David Cameron has today announced that he is to "put rocket boosters" under the coalition's payment by results  approach to reducing reoffending. The biggest problem in penal policy is how we can reduce reoffending: the public have little time for politicians who are 'soft on crime' but they see little sense in prisons simply warehousing offenders if they come out just as or more likely to offend as when they went in. There was a danger that the departure of Ken Clarke in the reshuffle would have spelt the end of the government's focus on this critical area of systemic policy failure.
So there is much to welcome in the Prime Minister's "tough and intelligent approach" . In particular, his pledge to address the fact that short stay offenders get little by way of rehabilitation and no probation support when they leave prison has created a 'revolving door' and a cycle of reoffending.

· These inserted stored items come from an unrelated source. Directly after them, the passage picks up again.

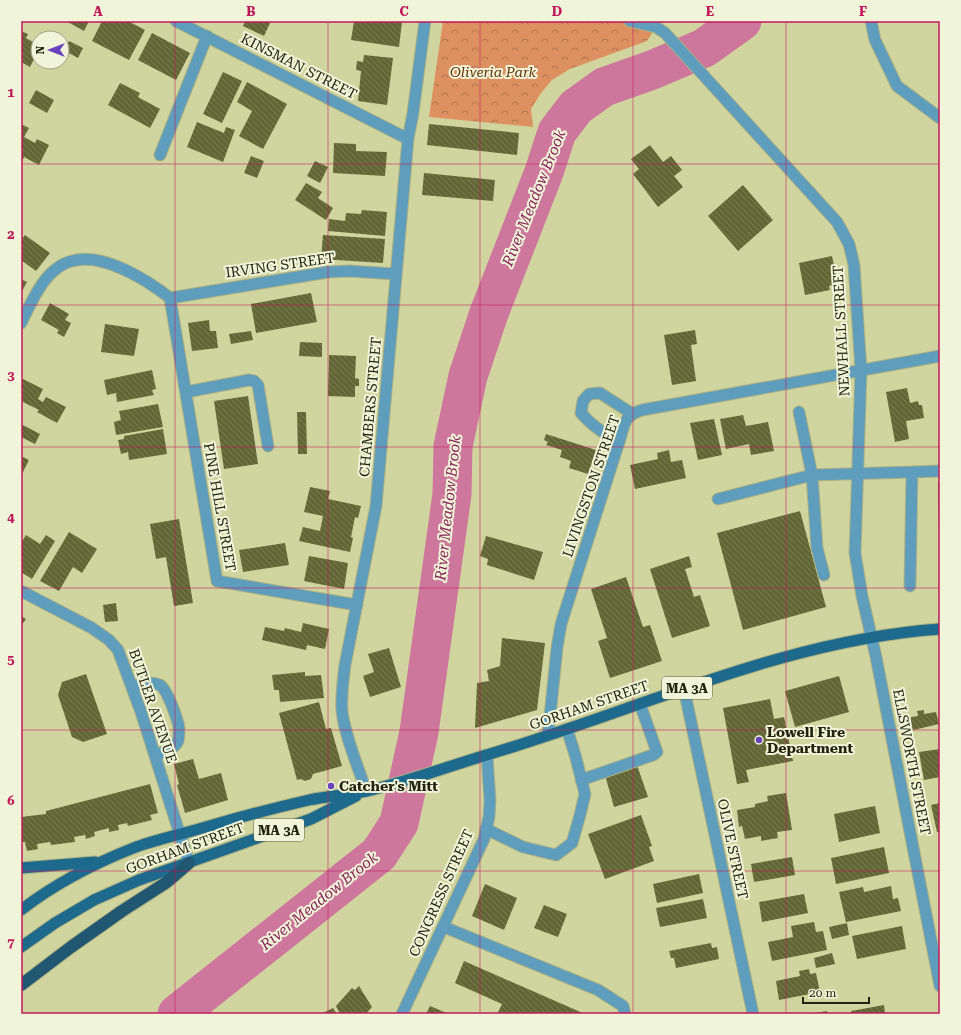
<svg xmlns="http://www.w3.org/2000/svg" width="961" height="1035" font-family="'Roboto Serif',serif">
<defs>
<pattern id="park-crowns" width="20" height="18" patternUnits="userSpaceOnUse"><rect width="20" height="18" fill="#dd9161"/><path d="M2 6a3 3 0 1 1 6 0M12 15a3 3 0 1 1 6 0" fill="none" stroke="#b3764e"/></pattern>
<pattern id="building-back-hatch" width="6" height="6" patternUnits="userSpaceOnUse"><rect width="6" height="6" fill="#636735"/><path d="M-1 5l2 2M0 0l6 6M5-1l2 2" fill="none" stroke="#797c56"/></pattern>
</defs>
<rect width="100%" height="100%" fill="#d0d59f"/>
<path fill="url(#park-crowns)" d="M443 21H662L656 27 647 41 570 69 552 80 541 93 531 109 533 127 429 117Z"/>
<g fill="none" stroke-linecap="round" stroke-linejoin="round">
<path stroke="#cd779d" stroke-width="39" d="M177 1014 379 854 399 823 419 732 452 494 453 446 468 376 489 313 544 172 557 132 576 107 604 87 652 70 704 48 742 21"/>
</g>
<path fill="url(#building-back-hatch)" d="M66 21H89L84 31Z
M102 21H128L145 30 129 60 92 41Z
M245 21H271L264 36 243 26Z
M354 21 402 22 399 47 351 40Z
M21 31 28 34 26 38 38 45V51L30 67 21 62Z
M152 33 190 53 176 80 138 60Z
M69 41 83 48 78 58 65 51Z
M364 55 393 58 387 105 358 101 361 71 356 70 357 61 363 62Z
M223 72 242 81 222 123 203 114Z
M247 82 287 104 263 149 239 136 252 111 237 102Z
M120 83 140 93 138 97 160 109 150 128 108 105Z
M36 90 54 100 47 113 29 103Z
M197 122 224 133 226 127 235 130 223 162 187 147Z
M21 124 29 128 24 137 35 143 37 139 49 145 39 165 24 157 21 164Z
M429 124 519 133 517 155 427 145Z
M334 143 356 144V151L387 152 385 176 333 173Z
M650 145 663 162 671 156 682 170 674 176 683 187 658 207 633 174 639 169 631 159Z
M251 156 264 161 257 178 244 173Z
M315 161 328 167 320 183 307 176Z
M424 173 495 180 493 201 422 195Z
M306 183 322 192 318 198 333 208 326 220 295 200Z
M743 185 773 220 738 251 708 216Z
M362 210 387 212 385 236 328 231 329 219 345 221 346 213 361 214Z
M25 235 50 253 36 271 21 260V240Z
M323 235 385 239 383 263 321 259Z
M832 256 838 284 829 286 830 290 805 295 799 263Z
M21 279 27 282 21 293Z
M311 293 317 322 256 333 251 304Z
M50 303 69 314 65 320 71 323 64 337 57 333 59 330 41 320Z
M209 320 210 331H216L218 348 192 351 188 323Z
M105 324 139 329 134 356 101 352Z
M695 330 697 344 691 345 696 381 672 385 664 335Z
M251 331 253 340 231 344 229 334Z
M300 342 322 343V357L299 356Z
M329 355 356 356 355 378 359 379V386H355V397L328 396Z
M152 370 156 389 152 390 154 395 117 402 116 393 107 395 104 380Z
M21 378 43 389 38 399 43 402 46 397 66 407 57 423 37 412 39 410 21 401Z
M907 388 910 403 918 401 919 405H922L924 418 906 421 909 439 895 442 886 392Z
M248 396 258 464 224 469 214 401Z
M158 404 163 427 116 435 114 422 121 420 119 411Z
M297 412H306L307 454H298Z
M743 415 746 426 768 422 774 451 751 455 749 444 726 449 720 419Z
M714 419 722 455 698 460 690 423Z
M21 424 40 434 35 444 21 437Z
M163 429 167 454 129 460 128 452 121 454 118 440 124 439V436Z
M546 434 596 450 588 474 569 468 571 461 560 457 562 450 546 445 548 442 544 440Z
M669 450 671 462 682 460 686 478 635 489 630 465 658 459 657 453Z
M21 456 29 460 21 476Z
M938 482H940V534H939Z
M310 487 330 491 328 499 361 506 358 518 355 517 351 537 353 538 350 552 299 541 303 527 320 531 323 516 304 512Z
M800 511 826 607 743 630 717 533Z
M179 519 193 603 174 606 166 557 156 559 150 524Z
M69 532 97 549 82 573 73 567 59 591 40 581Z
M26 535 40 544 46 535 55 541 32 579 21 572V543Z
M486 536 543 552 534 580 487 565 488 559 480 556Z
M285 543 289 565 243 572 239 550Z
M309 556 348 563 344 589 304 581Z
M689 556 692 567 685 569 694 597 700 595 710 626 672 638 650 569Z
M626 577 643 627 650 625 662 661 610 678 598 641 607 638 591 589Z
M116 603 118 621 105 622 103 605Z
M21 616 26 619 21 626Z
M303 623 329 629 325 649 307 645 306 650 262 640 265 627 284 631 285 628 301 632Z
M502 638 545 643 537 710 475 728 477 683 489 681 487 670 500 666Z
M389 648 401 687 370 697 363 676 374 672 368 654Z
M305 672V676L321 675 324 698 280 702 279 690H274L272 675Z
M86 674 107 734 83 742 72 737 58 695 62 682Z
M839 676 849 712 795 727 785 691Z
M770 699 774 719 784 717 793 761 746 770 749 782 737 784 723 708Z
M319 702 326 729 331 728 342 766 313 774 311 779 305 781 301 779 297 780 279 713Z
M924 710V714L936 712 939 724 909 731 906 718 918 716 917 711Z
M940 749V777L924 780 919 752Z
M193 759 199 779 221 773 228 800 185 813 177 785 179 784 174 764Z
M637 765 648 797 614 807 605 775Z
M150 784 158 813 150 815 152 820 128 826 127 823 118 825 119 830 109 832V828L94 832 95 836 86 839 85 835 74 837 75 842 51 845 50 842 37 844 38 849 27 851 25 842H21V817L46 814V811Z
M786 793 792 830 777 832 778 838 761 841V836L745 839 742 826 739 827 737 810 755 807V804L768 801 767 796Z
M940 803V832H937L931 805Z
M875 806 880 833 839 842 834 814Z
M641 815 652 846 649 847 654 861 605 879 588 834Z
M884 847 889 873 836 884 831 858Z
M792 857 795 875 754 882 751 864Z
M699 874 703 893 657 903 653 884Z
M485 884 517 898 504 930 472 916Z
M891 886 893 899 898 898 901 911 846 922 839 892 863 887 864 892Z
M804 894 808 913 762 922 759 902Z
M703 899 707 918 660 927 656 908Z
M544 905 567 914 558 937 534 928Z
M814 922 816 932 823 931 827 950 772 961 768 942 793 937 791 926Z
M847 923 849 935 832 939 829 927Z
M902 926 906 949 857 959 852 936Z
M711 943 712 948 717 947 719 959 676 968 674 958H671L669 951Z
M832 953 835 964 816 968 814 958Z
M464 961 585 1014H497L502 1004 455 983Z
M809 969 810 974 816 973 820 992 779 1000 776 981 800 976 799 971Z
M359 986 372 1007 366 1014H340L336 1006 352 988 355 990Z
M884 1005 885 1014H852L851 1011Z
M430 1006 449 1014H426Z
M333 1008 337 1014H321Z
M827 1011 828 1014H815V1013Z"/>
<g fill="none" stroke-linecap="round" stroke-linejoin="round">
<defs>
<path id="service" d="M871 21 875 40 897 86 940 118
M186 392 249 380 254 381 258 385 268 446
M799 412 812 475 817 548 824 575
M619 442C604 434 592 426 581 413L583 401 589 394 600 393 631 413
M912 472 940 471
M718 499 812 475 912 472 910 586
M132 686C141 684 152 681 160 685 167 689 178 720 179 728 179 731 179 738 178 741 174 750 163 752 155 755
M581 780 653 755 657 752 640 704
M486 829 523 847 556 855 572 843 580 815 585 794 576 758 567 729
M444 927 598 990 623 1006 625 1014"/>
<path id="minor" d="M176 21 408 139
M630 21 656 27 665 33 837 222 849 244 854 265 861 370 855 553 862 596 876 657 940 986
M160 155 207 36
M170 298 217 581 357 605
M170 298 328 272 349 271 396 274
M21 323C28 309 35 293 45 280 51 272 62 263 72 261 103 252 147 280 170 298
M21 591 92 628 109 640 118 650 141 712 189 863
M684 689 753 1014
M548 735 557 648 561 624 619 442C625 424 623 416 642 410L940 356
M366 791C358 766 345 737 342 711 341 696 343 680 345 665L376 506 408 139 413 113 425 21
M402 1014 484 839 489 817 490 800 487 755"/>
<path id="primary" d="M21 868 95 862
M21 910C56 883 95 863 136 847 158 839 183 834 206 827 240 817 274 808 309 800 328 796 348 795 367 791 406 782 444 768 483 756 634 712 782 640 940 629
M21 947 55 923 94 900 139 880 311 819 356 796"/>
<path id="motorway" d="M21 985 71 947 122 911 167 882 189 863"/>
</defs>
<use href="#service" stroke="#adb182" stroke-width="13"/>
<use href="#minor" stroke="#adb182" stroke-width="13"/>
<use href="#primary" stroke="#adb182" stroke-width="13"/>
<use href="#motorway" stroke="#adb182" stroke-width="14"/>
<use href="#service" stroke="#5f9dbd" stroke-width="11"/>
<use href="#minor" stroke="#5f9dbd" stroke-width="11"/>
<use href="#primary" stroke="#1e6a8d" stroke-width="11"/>
<use href="#motorway" stroke="#215771" stroke-width="12"/>
</g>
<path fill="none" stroke="#c2185b" stroke-width="1" stroke-opacity="0.55" d="M175 21V1014M328 21V1014M480 21V1014M633 21V1014M786 21V1014M21 164H940M21 305H940M21 447H940M21 588H940M21 730H940M21 871H940"/>
<g fill="#6843bc" stroke="#f0f4d8" stroke-width="1.5">
<circle cx="759" cy="740" r="4"/>
<circle cx="331" cy="786" r="4"/>
</g>
<g text-anchor="middle" dominant-baseline="central" stroke-width="4" stroke-linejoin="round" paint-order="stroke">
<g fill="#f0f4d8" stroke="#5f624b" stroke-width="1">
<rect x="662" y="677" width="50" height="22" rx="3"/>
<rect x="254" y="819" width="50" height="22" rx="3"/>
</g>
<g font-size="13" font-weight="bold" fill="#21230e">
<text x="687" y="688">MA 3A</text>
<text x="279" y="830">MA 3A</text>
</g>
<g font-size="14" fill="#21230e" stroke="#f0f4d8">
<text transform="translate(299 66) rotate(27)">KINSMAN STREET</text>
<text transform="translate(280 265) rotate(-8)">IRVING STREET</text>
<text transform="translate(841 331) rotate(-93)">NEWHALL STREET</text>
<text transform="translate(370 407) rotate(-85)">CHAMBERS STREET</text>
<text transform="translate(591 486) rotate(-71)">LIVINGSTON STREET</text>
<text transform="translate(220 507) rotate(80)">PINE HILL STREET</text>
<text transform="translate(589 705) rotate(-19)">GORHAM STREET</text>
<text transform="translate(153 706) rotate(71)">BUTLER AVENUE</text>
<text transform="translate(912 762) rotate(79)">ELLSWORTH STREET</text>
<text transform="translate(185 848) rotate(-20)">GORHAM STREET</text>
<text transform="translate(733 849) rotate(78)">OLIVE STREET</text>
<text transform="translate(441 893) rotate(-66)">CONGRESS STREET</text>
</g>
<g font-size="14" font-style="italic" fill="#623007" stroke="#f0f4d8">
<text x="493" y="72">Oliveria Park</text>
</g>
<g font-size="14" font-weight="bold" fill="#21230e" stroke="#f0f4d8" text-anchor="start">
<text x="767" y="732">Lowell Fire<tspan x="767" dy="16">Department</tspan></text>
<text x="339" y="786">Catcher's Mitt</text>
</g>
<g font-size="15" font-style="italic" fill="#872056" stroke="#f0f4d8">
<text transform="translate(534 198) rotate(-68)">River Meadow Brook</text>
<text transform="translate(448 508) rotate(-84)">River Meadow Brook</text>
<text transform="translate(319 901) rotate(-39)">River Meadow Brook</text>
</g>
</g>
<rect width="961" height="1035" fill="none" stroke="#f0f4d8" stroke-width="44"/>
<g transform="translate(50 50) rotate(270)"><circle r="19" fill="#f0f4d8" stroke="#9da087"/>
<path d="M0-3L7 15L0 10L-7 15Z" fill="#6843bc"/>
<text y="-6" font-size="11" font-weight="bold" text-anchor="middle" fill="#21230e">N</text>
</g>
<path d="M803 997v6h66v-6" fill="none" stroke="#21230e" stroke-width="2"/>
<text x="809" y="997" font-size="12" fill="#21230e" stroke="#f0f4d8" stroke-width="3" paint-order="stroke">20 m</text>
<rect x="22" y="22" width="917" height="991" fill="none" stroke="#c2185b" stroke-width="1.5"/>
<g font-size="13" text-anchor="middle" font-weight="bold" fill="#c2185b">
<text x="98" y="16">A</text>
<text x="251" y="16">B</text>
<text x="404" y="16">C</text>
<text x="557" y="16">D</text>
<text x="710" y="16">E</text>
<text x="863" y="16">F</text>
<text x="11" y="97">1</text>
<text x="11" y="239">2</text>
<text x="11" y="380">3</text>
<text x="11" y="522">4</text>
<text x="11" y="664">5</text>
<text x="11" y="805">6</text>
<text x="11" y="947">7</text>
</g>
</svg>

But there was little that was actually new in Cameron's speech. There are currently four prisons pilots at Doncaster, Leeds, High Down and Peterborough. The Peterborough pilot was set up by Labour. Other areas are running community-based payment by results pilots. The coalition had already said that it wanted to see payment by results spread throughout the country by 2015.
There are two challenges that ministers must face up to if they are to make a real difference. First, rehabilitation costs in both the short to medium term. Rehabilitation requires investment in wrap around services, drug and alcohol programmes, and mental health services to provide people with the support to make a change in their lives. Yet the Ministry of Justice is facing massive cuts to its budget over the course of the current spending period. It is hard to see how a rehabilitation revolution can take off when so many local services are being cut back.
Second, we need to think about how to institutionalise a more effective and joined up approach to reducing reoffending in the long term. This is where there is a role for the new Police and Crime Commissioners. The "and crime" part of the title is important. It is plausible that at least part of the prison budget and some local prisons could be devolved to PCCs. They would then have an incentive to reduce reoffending because they would keep the savings from any fall in the local prison population. There are arguments about how much of a cash saving such 'justice reinvestment' mechanisms can yield, but the evidence from the United States where penal policy is locally administered is promising.
So the rehabilitation revolution appears to have survived the Clarke/Grayling transition. But it remains to be seen how powerful Cameron's rocket boosters actually are and whether this will produce the kind of step change we need in the offender management system.